Terrain et archéologie publique (ou Pourquoi faut-il reconsidérer même des liens apparemment clairs ?)
DOI :
https://doi.org/10.21301/eap.v14i3.3Mots-clés :
archéologie publique, terrain archéologique, autorité de la profession, récit sur le passé, SerbieRésumé
L’archéologie publique, l’archéologie communautaire, l’archéologie pour le public comptent parmi les termes désignant les différentes manières pour les archéologues d’atteindre le public ou de l’inclure dans la pratique disciplinaire, convaincus que l’archéologie ne doit pas agir en isolation. En premier lieu, on habilite le public et leur enseigne l’importance sociale de l’archéologie.

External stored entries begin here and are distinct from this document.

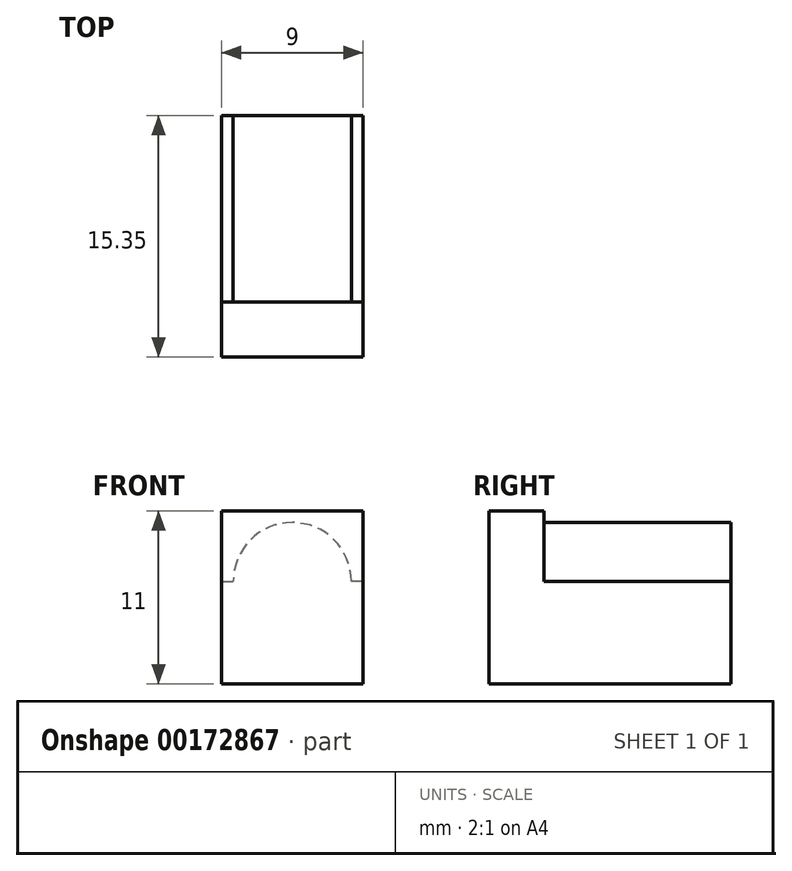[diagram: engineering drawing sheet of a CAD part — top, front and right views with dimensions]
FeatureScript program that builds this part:
annotation { "Feature Type Name" : "Feature", "Feature Type Description" : "" }
export const myFeature = defineFeature(function(context is Context, id is Id, definition is map)
    precondition{}
    {
        {
            var Q0;
            Q0=qCreatedBy(makeId("Front.planeOp"),FACE);
            var sketch = newSketch(context, id + "F0", { "sketchPlane" : qUnion([Q0])});
            skLineSegment(sketch, "E0.bottom", {"start": v(4.5, 0) * mm, "end": v(-4.5, 0) * mm});
            skLineSegment(sketch, "E0.top", {"start": v(4.5, 11) * mm, "end": v(-4.5, 11) * mm});
            skLineSegment(sketch, "E0.left", {"start": v(4.5, 0) * mm, "end": v(4.5, 11) * mm});
            skLineSegment(sketch, "E0.right", {"start": v(-4.5, 0) * mm, "end": v(-4.5, 11) * mm});
            skPoint(sketch, "E0.middle", {"position": v(0, 5.5) * mm});
            skSolve(sketch);
        }
        {
            var Q0;
            Q0 = qSketchRegion(id + "F0", true);
            extrude(context, id + "F1", {"entities" : qUnion([Q0]), "oppositeDirection" : true, "depth" : 3.5 * mm});
        }
        {
            var Q0;
            Q0=makeQuery(id+"F1.opExtrude","CAP_FACE",FACE,{"disambiguationData":[OSD([sQuery(id+"F0.wireOp",EDGE,"E0.bottom"),sQuery(id+"F0.wireOp",EDGE,"E0.top"),sQuery(id+"F0.wireOp",EDGE,"E0.left"),sQuery(id+"F0.wireOp",EDGE,"E0.right")])],"isStart":false});
            var sketch = newSketch(context, id + "F2", { "sketchPlane" : qUnion([Q0])});
            skLineSegment(sketch, "E1.1", {"start": v(-4.5, 0) * mm, "end": v(4.5, 0) * mm});
            skArc(sketch, "E2", {"start": v(3.75, 6.5) * mm, "mid": v(0, 10.25) * mm, "end": v(-3.75, 6.5) * mm});
            skLineSegment(sketch, "E3", {"start": v(-4.5, 0) * mm, "end": v(-4.5, 6.5) * mm});
            skLineSegment(sketch, "E4", {"start": v(-4.5, 6.5) * mm, "end": v(-3.75, 6.5) * mm});
            skLineSegment(sketch, "E5.MirrorCS", {"start": v(4.5, 6.5) * mm, "end": v(3.75, 6.5) * mm});
            skLineSegment(sketch, "E6.MirrorCS", {"start": v(4.5, 0) * mm, "end": v(4.5, 6.5) * mm});
            skSolve(sketch);
        }
        {
            var Q0;
            Q0 = qSketchRegion(id + "F2", true);
            extrude(context, id + "F3", {"entities" : qUnion([Q0]), "operationType" : NewBodyOperationType.ADD, "depth" : 11.85 * mm});
        }
    });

Les archéologues sont principalement perçus par le public comme les personnes faisant les fouilles ou découvrant le passé. Soit qu’on informe, éduque ou inclue le public, soit qu’on travaille pour le public ou avec lui – ou que le public traite de l’archéologie tout seul – le terrain archéologique est non seulement l’image la plus reconnaissable et la plus populaire de l’archéologie pour l’archéologie publique, mais il est indubitablement son activité fondamentale. Les fouilles sur le terrain sont perçues en Serbie comme presque la seule manière de produire le passé, et les directeurs des fouilles, les participants aux fouilles ou les interprètes des fouilles sont reconnus comme porte-parole crédibles (et souvent uniques) de la discipline. L’autorité est obtenue par les découvertes et la visibilité par la popularisation. L’archéologie publique est en grande partie vue comme les relations publiques, même comme les relations avec les médias.
Une des conséquences de l’anxiété collective, du néo-libéralisme ou du populisme politique actuel est la tendance à l’augmentation du discours de la mémoire et de la muséalisation de la société. Cette politique contemporaine de mémoire est la réponse à la maîtrise du temps et de l’espace actuels où les changements s’accélèrent et les valeurs traditionnelles s’effondrent. En plus, la nouvelle réalité politique depuis des années 90 en Serbie a dissous le capital symbolique de la supra-nation, et la constitution de la nouvelle mémoire collective et de l’identité culturelle s’est présentée comme nécessaire. On a choisi le récit de « la nation (céleste) avec l’histoire » sur le territoire ayant une verticale spirituelle particulière et la célébration d’une nation unique, homogène. La création de cette nouvelle identité a été et est aidé par les sciences traitant du passé, et dans ce processus, les différentes institutions – parmi lesquelles celles engageant les archéologues – font un pas en avant « en incisant » cette nouvelle mémoire culturelle/politique « dans le cœur et dans l’âme ». Ce « pas en avant » démontre qu’ils reconnaissent le public devant lequel ils sont responsables exclusivement dans les structures du pouvoir. La crise institutionnelle et morale est évidente : on fouille(ra) ce que selon la profession (mais aussi selon d’autres acteurs de l’archéologie publique – conservateurs, curateurs, communauté académique et public) n’est pas à fouiller. On a fréquemment recours au sensationnel, unique ou doré, en rentrant dans la sphère du populisme, principalement pour assurer le soutien social et politique à ses propres projets, le financement (continu), mais souvent aussi le prestige. Les récits autorisés sur le passé et l’héritage emballé proposé corrompent en grande partie l’image de l’archéologie et contribuent à une mauvaise compréhension du passé. Dans cet article on présente des exemples de la bonne et de la mauvaise pratique avec l’intention de compléter le besoin de promouvoir par la responsabilité et l’archéologie publique en Serbie par de nouveaux objectifs.